• **EXERCISE DESCRIPTION**: Set down exactly, with nothing added, the lines from the one containing "Total challenges: 4" through the end of the entries.

Collected data entries:
———
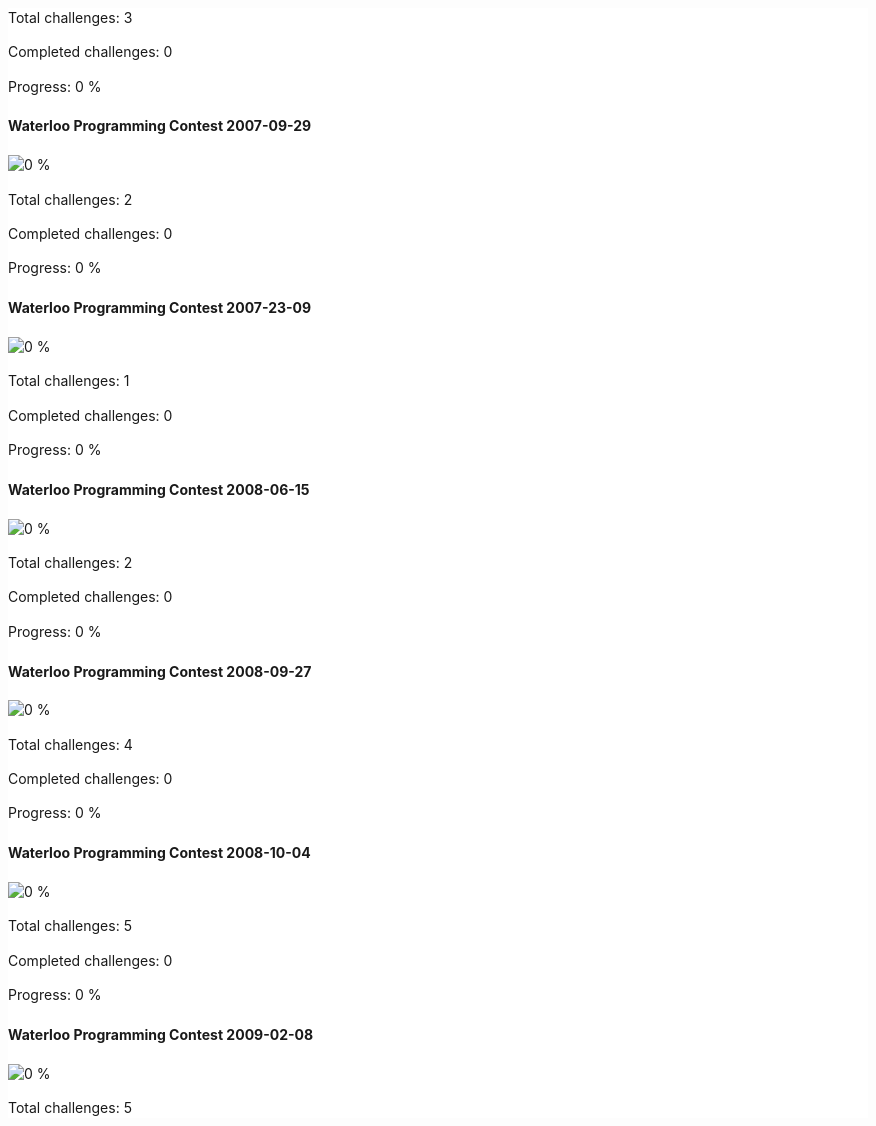 Total challenges: 3

Completed challenges: 0

Progress: 0 %

#### Waterloo Programming Contest 2007-09-29
![0 %](https://progress-bar.dev/0/)

Total challenges: 2

Completed challenges: 0

Progress: 0 %

#### Waterloo Programming Contest 2007-23-09
![0 %](https://progress-bar.dev/0/)

Total challenges: 1

Completed challenges: 0

Progress: 0 %

#### Waterloo Programming Contest 2008-06-15
![0 %](https://progress-bar.dev/0/)

Total challenges: 2

Completed challenges: 0

Progress: 0 %

#### Waterloo Programming Contest 2008-09-27
![0 %](https://progress-bar.dev/0/)

Total challenges: 4

Completed challenges: 0

Progress: 0 %

#### Waterloo Programming Contest 2008-10-04
![0 %](https://progress-bar.dev/0/)

Total challenges: 5

Completed challenges: 0

Progress: 0 %

#### Waterloo Programming Contest 2009-02-08
![0 %](https://progress-bar.dev/0/)

Total challenges: 5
———
• **EXERCISE ANSWER**:
Total challenges: 4

Completed challenges: 0

Progress: 0 %

#### Waterloo Programming Contest 2008-10-04
![0 %](https://progress-bar.dev/0/)

Total challenges: 5

Completed challenges: 0

Progress: 0 %

#### Waterloo Programming Contest 2009-02-08
![0 %](https://progress-bar.dev/0/)

Total challenges: 5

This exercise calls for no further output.